[[ Records to use open ]]

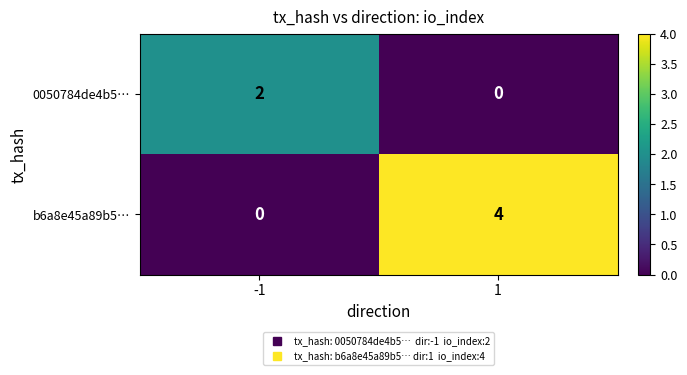

What is the maximum value shown in the chart?

4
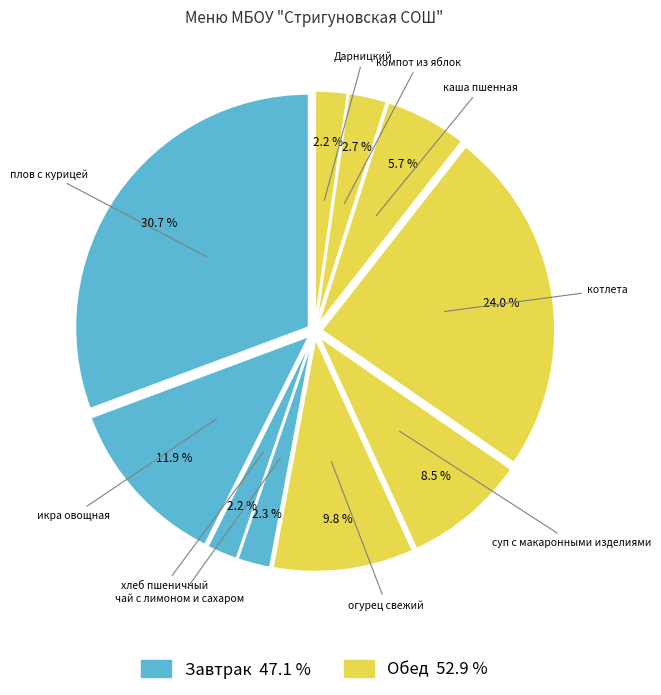

Which category has the biggest portion of the pie?

плов с курицей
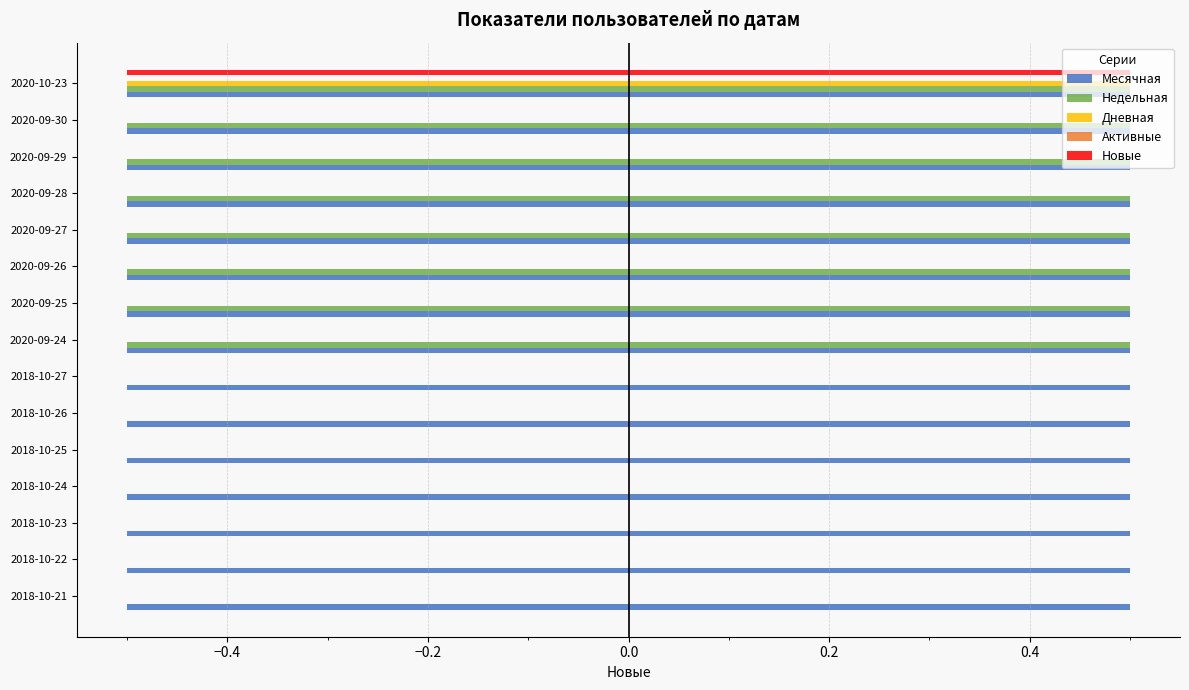

How many values in the Новые series exceed 0?

1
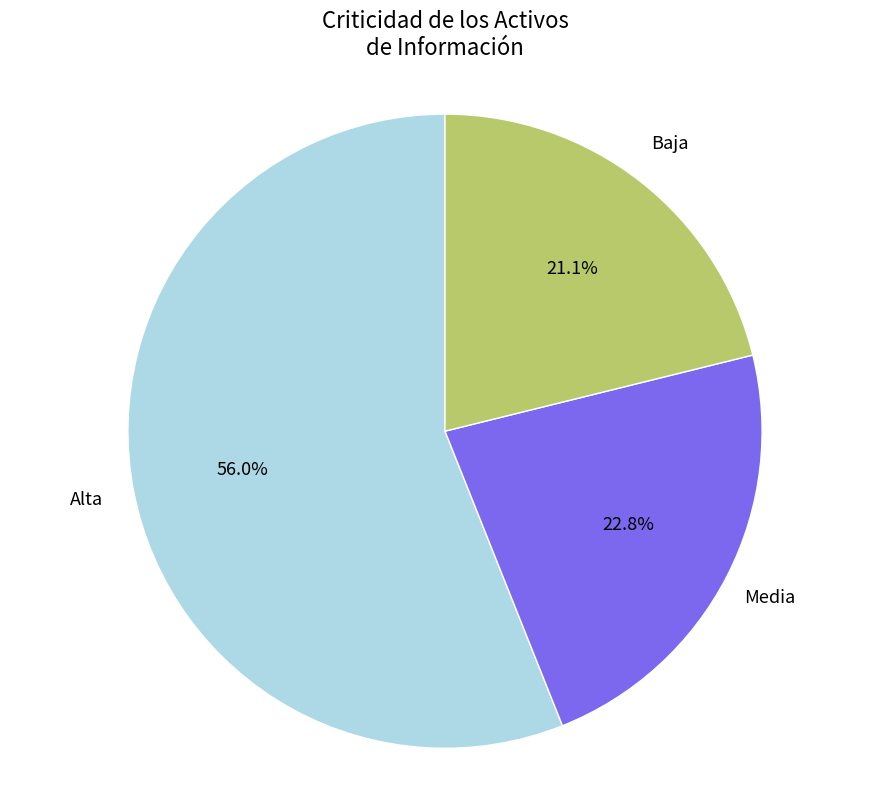

Does any single category account for the majority?

Yes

[[ Records to use closed ]]

**Job item**
Copy everything from the line containing "плов с курицей" down to the end of the entries, leaving the pictures out.

**Final answer**
плов с курицей

How many values in the Новые series exceed 0?

1

Does any single category account for the majority?

Yes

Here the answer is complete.